L’audit du fichier électoral vient à la rencontre de trois attentes : une demande politique et citoyenne pour des élections, libres, transparentes et crédibles ; une demande institutionnelle, pour respecter et éclairer les dirigeants des institutions en charge de voter les budgets (Parlement), d’organiser et de superviser les élections (ministère de l’Intérieur, Cena) ; une demande technique, parce la population électorale connaît des mutations permanentes et les technologies évoluent, et il est important de conjuguer ces deux réalités. Ce qu’il faut aussi comprendre, c’est que l’audit du fichier électoral, à l’image du mouvement des populations, doit être un processus permanent, qui s’inscrit dans un renouvellement perpétuel des méthodologies de conception et de gestion des données électorales. Comme tout processus qui engage des fonds publics importants, le processus électoral doit faire l’objet régulièrement d’un audit technique, financier et opérationnel. Et ses résultats rendus publics.

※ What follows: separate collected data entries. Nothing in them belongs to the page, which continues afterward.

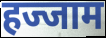
हज्जामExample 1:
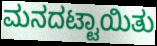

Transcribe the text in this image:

ಮನದಟ್ಟಾಯಿತು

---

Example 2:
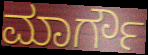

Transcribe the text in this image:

ಮಾರ್ಗೌ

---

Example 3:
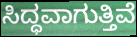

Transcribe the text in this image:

ಸಿದ್ಧವಾಗುತ್ತಿವೆ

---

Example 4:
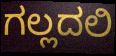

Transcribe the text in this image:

ಗಲ್ಲದಲಿ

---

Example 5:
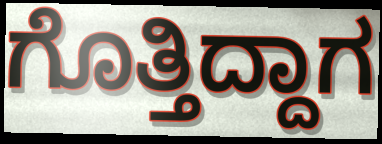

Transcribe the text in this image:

ಗೊತ್ತಿದ್ದಾಗ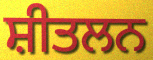
ਸ਼ੀਤਲਨ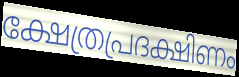
ക്ഷേത്രപ്രദക്ഷിണംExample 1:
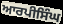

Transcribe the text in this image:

ਆਰਪੀਸਿੰਘ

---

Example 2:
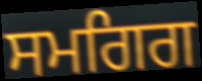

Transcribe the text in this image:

ਸਮਗਿਗ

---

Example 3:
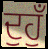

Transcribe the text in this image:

ਦੁਹੁਁ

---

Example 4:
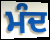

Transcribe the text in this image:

ਮੰਦ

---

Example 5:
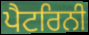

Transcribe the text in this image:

ਪੈਟਰਿਨੀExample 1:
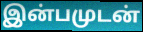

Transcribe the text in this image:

இன்பமுடன்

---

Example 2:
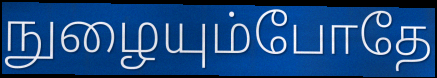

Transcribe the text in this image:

நுழையும்போதே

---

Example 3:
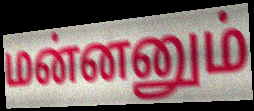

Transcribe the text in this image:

மன்னனும்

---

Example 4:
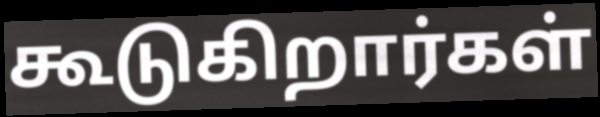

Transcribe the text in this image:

கூடுகிறார்கள்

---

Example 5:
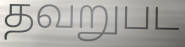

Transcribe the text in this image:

தவறுபடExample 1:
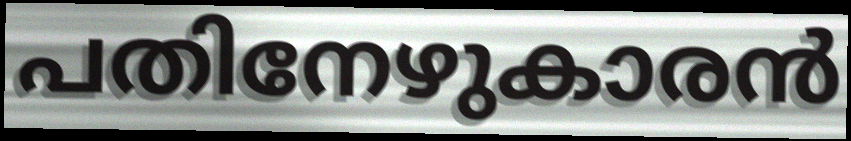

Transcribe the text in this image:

പതിനേഴുകാരൻ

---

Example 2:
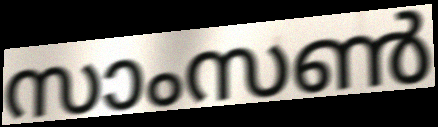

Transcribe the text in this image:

സാംസൺ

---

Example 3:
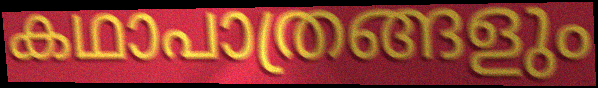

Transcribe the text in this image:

കഥാപാത്രങ്ങളും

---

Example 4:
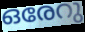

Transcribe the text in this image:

ഒരേറു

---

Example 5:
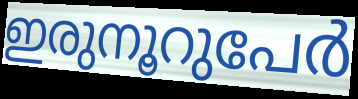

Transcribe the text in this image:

ഇരുനൂറുപേർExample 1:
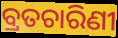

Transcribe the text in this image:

ବ୍ରତଚାରିଣୀ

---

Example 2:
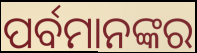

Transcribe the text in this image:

ପର୍ବମାନଙ୍କର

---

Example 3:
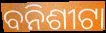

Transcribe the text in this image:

ବନିଶୀଟା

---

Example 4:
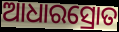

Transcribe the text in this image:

ଆଧାରସ୍ରୋତ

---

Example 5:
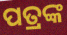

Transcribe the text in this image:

ପତ୍ରଙ୍କ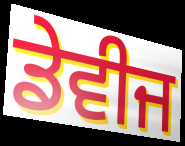
ਡੇਵੀਜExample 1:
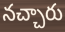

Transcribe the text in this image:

నచ్చారు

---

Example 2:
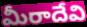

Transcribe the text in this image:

మీరాదేవి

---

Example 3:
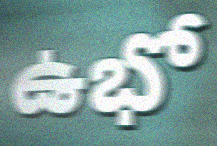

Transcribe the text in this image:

ఉభో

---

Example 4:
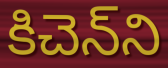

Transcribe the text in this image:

కిచెన్‌ని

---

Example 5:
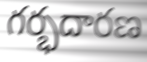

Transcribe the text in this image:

గర్భదారణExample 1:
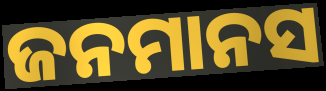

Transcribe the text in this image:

ଜନମାନସ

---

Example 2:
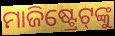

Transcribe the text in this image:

ମାଜିଷ୍ଟ୍ରେଟ୍‌ଙ୍କୁ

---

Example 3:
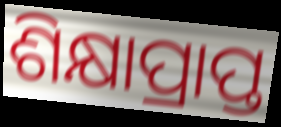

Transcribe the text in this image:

ଶିକ୍ଷାପ୍ରାପ୍ତ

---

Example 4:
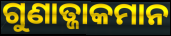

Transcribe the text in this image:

ଗୁଣାତ୍ଜାକମାନ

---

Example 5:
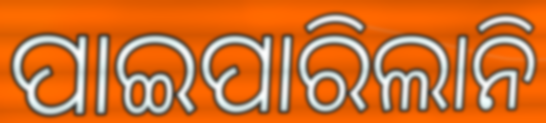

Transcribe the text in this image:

ପାଇପାରିଲାନି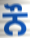
ਨੌ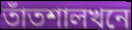
তাঁতশালখনেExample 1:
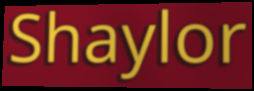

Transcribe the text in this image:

Shaylor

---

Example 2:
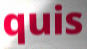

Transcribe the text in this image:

quis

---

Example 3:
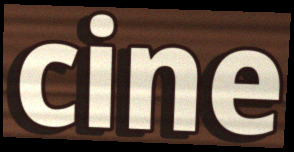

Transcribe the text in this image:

cine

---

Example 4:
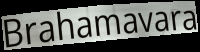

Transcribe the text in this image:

Brahamavara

Sur le plan théorique, le fichier électoral repose sur le principe démocratique consacré par la Constitution dans son article premier: la démocratie c'est le gouvernement du peuple par le peuple et pour le peuple.

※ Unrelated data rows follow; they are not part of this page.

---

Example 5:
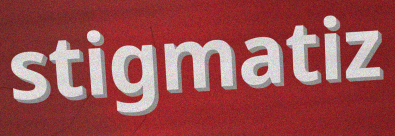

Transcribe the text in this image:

stigmatiz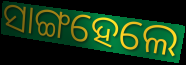
ସାଙ୍ଗହେଲେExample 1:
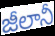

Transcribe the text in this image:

జీలానీ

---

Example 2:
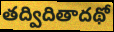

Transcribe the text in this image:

తద్విదితాదథో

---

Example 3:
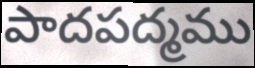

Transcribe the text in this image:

పాదపద్మము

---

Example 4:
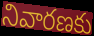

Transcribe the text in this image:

నివారణకు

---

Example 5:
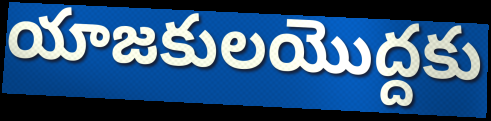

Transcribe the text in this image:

యాజకులయొద్దకు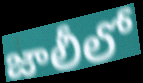
జాలీలో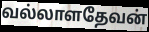
வல்லாளதேவன்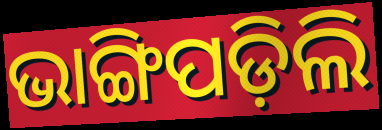
ଭାଙ୍ଗିପଡ଼ିଲି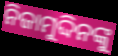
ନିଜାମୁଦ୍ଦିନଙ୍କୁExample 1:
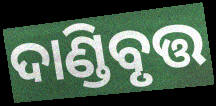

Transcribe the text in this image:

ଦାଣ୍ଡିବୃତ୍ତ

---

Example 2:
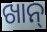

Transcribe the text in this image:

ଖାନ୍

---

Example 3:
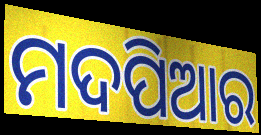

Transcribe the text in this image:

ମଦପିଆର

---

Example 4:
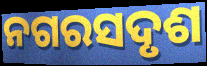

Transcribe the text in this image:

ନଗରସଦୃଶ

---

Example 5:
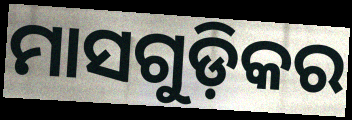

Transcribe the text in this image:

ମାସଗୁଡ଼ିକର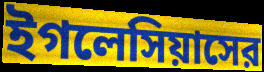
ইগলেসিয়াসের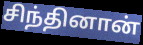
சிந்தினான்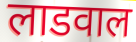
लाडवाल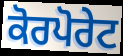
ਕੋਰਪੋਰੇਟ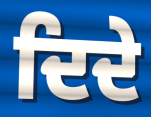
ਦਿਦੇ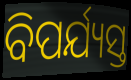
ବିପର୍ଯ୍ୟସ୍ତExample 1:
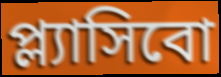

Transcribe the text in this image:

প্ল্যাসিবো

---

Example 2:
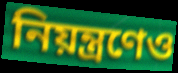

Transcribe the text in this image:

নিয়ন্ত্রণেও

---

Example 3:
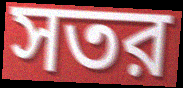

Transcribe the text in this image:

সতর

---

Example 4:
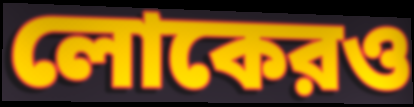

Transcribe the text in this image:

লোকেরও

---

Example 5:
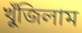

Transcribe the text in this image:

খুঁজিলাম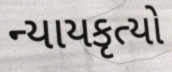
ન્યાયકૃત્યોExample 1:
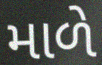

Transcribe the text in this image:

માળે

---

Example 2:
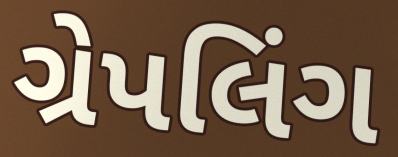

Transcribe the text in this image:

ગ્રેપલિંગ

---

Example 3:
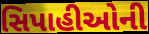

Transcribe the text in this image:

સિપાહીઓની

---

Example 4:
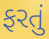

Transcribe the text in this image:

ફરતું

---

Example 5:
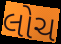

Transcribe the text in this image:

લોચ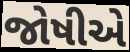
જોષીએ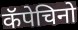
कॅपेचिनोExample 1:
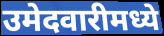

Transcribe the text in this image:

उमेदवारीमध्ये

C’est à travers le vote des personnes inscrites dans le fichier électoral, que le peuple sénégalais exprime sa souveraineté en choisissant librement ses gouvernants. En raison de cet enjeu politique majeur, le fichier électoral doit disposer d’une caractéristique essentielle : la fiabilité (Reliability), définie par le comité électronique internationale (Cei/Iso), comme l’aptitude d’un dispositif à accomplir une fonction requise dans des conditions données pour une période de temps donnée. Pour le fichier électoral, la fiabilité est donc la probabilité de n'avoir aucune défaillance durant les moments électoraux.

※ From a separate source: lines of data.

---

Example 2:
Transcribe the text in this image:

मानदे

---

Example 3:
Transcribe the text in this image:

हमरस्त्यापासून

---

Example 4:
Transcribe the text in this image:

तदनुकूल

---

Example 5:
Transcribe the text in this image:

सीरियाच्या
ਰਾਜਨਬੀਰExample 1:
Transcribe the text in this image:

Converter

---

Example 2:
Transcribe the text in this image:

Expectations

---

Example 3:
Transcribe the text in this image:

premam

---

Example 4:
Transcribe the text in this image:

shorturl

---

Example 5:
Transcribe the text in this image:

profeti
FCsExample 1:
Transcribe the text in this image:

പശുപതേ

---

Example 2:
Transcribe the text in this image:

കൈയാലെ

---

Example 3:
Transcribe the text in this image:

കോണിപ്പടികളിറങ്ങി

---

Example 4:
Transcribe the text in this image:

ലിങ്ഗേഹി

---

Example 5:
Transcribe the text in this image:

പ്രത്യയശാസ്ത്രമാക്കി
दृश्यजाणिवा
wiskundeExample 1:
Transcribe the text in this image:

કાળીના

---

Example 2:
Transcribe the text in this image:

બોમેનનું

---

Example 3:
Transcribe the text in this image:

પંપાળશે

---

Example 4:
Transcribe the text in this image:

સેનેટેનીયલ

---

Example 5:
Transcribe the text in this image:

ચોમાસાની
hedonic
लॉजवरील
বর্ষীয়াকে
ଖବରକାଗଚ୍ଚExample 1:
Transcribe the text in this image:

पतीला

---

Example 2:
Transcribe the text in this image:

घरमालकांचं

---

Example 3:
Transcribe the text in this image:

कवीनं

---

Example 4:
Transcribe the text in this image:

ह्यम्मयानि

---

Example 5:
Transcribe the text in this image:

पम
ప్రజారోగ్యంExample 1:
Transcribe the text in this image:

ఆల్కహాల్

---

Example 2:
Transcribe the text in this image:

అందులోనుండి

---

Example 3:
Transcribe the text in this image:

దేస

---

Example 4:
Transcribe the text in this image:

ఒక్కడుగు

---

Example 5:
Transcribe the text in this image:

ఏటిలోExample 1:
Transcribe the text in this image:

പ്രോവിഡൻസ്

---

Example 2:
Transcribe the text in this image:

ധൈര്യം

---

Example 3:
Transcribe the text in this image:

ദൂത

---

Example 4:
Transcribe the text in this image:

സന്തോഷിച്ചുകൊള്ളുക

Sur le plan réglementaire et légal, sa composition et son organisation sont codifiées par la loi électorale, dans ses articles L.22 et L23 : ‘Sont électeurs les Sénégalais des deux sexes, âgés de dix-huit (18) ans accomplis, jouissant de leurs droits civils et politiques et n’étant dans aucun cas d’incapacité prévu par la loi. Sont aussi électeurs les étrangers naturalisés sénégalais qui n’ont conservé aucune autre nationalité en application de l’article 16 bis du Code de la nationalité sénégalaise et les femmes étrangères qui ont acquis la nationalité sénégalaise par mariage, au moment de la célébration ou de la constatation du mariage sauf opposition du gouvernement par décret pendant un délai d’un an en application de l’article 7 du code de la nationalité sénégalaise.’
Rappels historiques
Au Sénégal, plusieurs années historiques sont à rappeler : l’année 1977, où a été constitué le premier fichier électoral informatisé en vue des élections de 1978. L’année 2000, où la loi 2000-25 du 1er septembre 2000, portait mise à jour des listes électorales, constituées par les électeurs ayant voté au 1er ou au 2nd tour de l’élection présidentielle de 2000 : le nouveau noyau dur est alors constitué de 1 926 241 électeurs. L’année 2004 où la loi 2004-32 du 25 août 2004 annule toutes les listes électorales et prescrit l’établissement de nouvelles listes basées uniquement sur une carte nationale d’identité numérisée. Cette refonte aboutit à un nouveau fichier électoral avec 4 917 160 électeurs théoriques à la fin de l’opération le 15 septembre 2006. C’est ce fichier qui a permis l’organisation de l’élection présidentielle du 25 février 2007, avec 3 424 926 suffrages valablement exprimés. L’année 2008 avec les décrets (n° 2008-747 du 10 juillet 2008, n° 2008-749 du 10 juillet 2008, n° 2008-1496 du 31 décembre 2008) portant création de nouvelles collectivités locales au Sénégal : le nombre de suffrages valablement exprimés pour les élections locales de mars 2009 a été de 2 109 498, soit une baisse de 38 par rapport à 2007, soit 1 315 428 électeurs de moins, malgré la proximité des élections locales avec les citoyens-électeurs. Enfin, l’année 2010 avec la révision exceptionnelle du fichier électoral d’une durée de six mois, du 1er février au 31 juillet 2010, sans aucune possibilité pour de nouveaux électeurs de s’inscrire, puisque la fabrication des cartes nationales d’identité est arrêtée depuis huit mois. Ainsi, nous constatons qu’entre 2000 et 2010, le fichier électoral sénégalais a subi deux mutations majeures (2000 et 2004), une modification structurelle de taille (2009) et un changement potentiel de son contenu (2010).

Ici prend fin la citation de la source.